Hormone receptor status was available for only 50 patients (4%). The reason is that testing is performed at only one private laboratory. Patients are presented with their breast biopsy in a formalin jar and advised to take it to a laboratory in Khartoum for analysis. The laboratory is a 3-hour drive from INMO. The total cost for the bus ride, food and lodging, and laboratory analyses is equivalent to 1 month’s income for one Sudanese family. Very few women can afford this test so they simply take the sample home and bury it. Many of these women have been diagnosed with invasive metastatic cancers, have no money or prospects for treatment, and believe that spending more money on additional tests is a waste and is taking money away from the support of their family.

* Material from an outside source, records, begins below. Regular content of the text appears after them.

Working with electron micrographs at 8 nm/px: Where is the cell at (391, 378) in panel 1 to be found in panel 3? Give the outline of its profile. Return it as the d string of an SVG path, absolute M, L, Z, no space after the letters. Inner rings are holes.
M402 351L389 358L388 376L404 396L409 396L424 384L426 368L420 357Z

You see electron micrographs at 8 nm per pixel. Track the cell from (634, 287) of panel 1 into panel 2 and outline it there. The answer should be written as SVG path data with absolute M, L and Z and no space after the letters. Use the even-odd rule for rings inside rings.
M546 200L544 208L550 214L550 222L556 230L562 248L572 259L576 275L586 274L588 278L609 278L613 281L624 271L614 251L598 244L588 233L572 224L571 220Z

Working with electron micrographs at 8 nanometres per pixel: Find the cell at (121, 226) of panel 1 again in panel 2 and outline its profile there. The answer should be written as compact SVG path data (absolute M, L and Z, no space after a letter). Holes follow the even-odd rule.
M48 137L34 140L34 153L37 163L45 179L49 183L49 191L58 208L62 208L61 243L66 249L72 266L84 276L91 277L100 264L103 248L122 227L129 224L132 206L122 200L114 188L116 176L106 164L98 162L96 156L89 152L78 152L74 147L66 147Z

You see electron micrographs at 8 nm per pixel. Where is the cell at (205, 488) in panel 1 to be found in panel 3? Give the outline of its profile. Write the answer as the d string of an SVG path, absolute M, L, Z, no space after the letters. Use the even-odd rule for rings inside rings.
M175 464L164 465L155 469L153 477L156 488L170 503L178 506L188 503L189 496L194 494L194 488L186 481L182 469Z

Moreover, ER status means nothing to many of the physicians as these women present with late stage tumors that had metastasized.
For those women who did undergo additional hormonal testing, a high percentage of tumors were found to not express estrogen and progesterone receptors (ER-negative = 68%; PR-negative = 70%). This finding is similar to observations previously made in other African studies. One such study evaluating hormonal receptor status found that ER/PR-negative tumors were more predominant in breast cancer cases from Tanzania.23 Analysis of ER/PR status in Nigeria showed similar results wherein 75% of the cases presented with ER-negative and 72% of cases PR-negative tumors.24 Similar hormonal status expression was observed in African-American women who presented with ER-negative tumors.25
In conclusion, this study suggests that the typical breast cancer patient in central Sudan tends to be a younger, premenopausal woman living in a rural area and presenting with advanced disease likely to be ER/PR negative.
The authors disclose no conflicts of interest.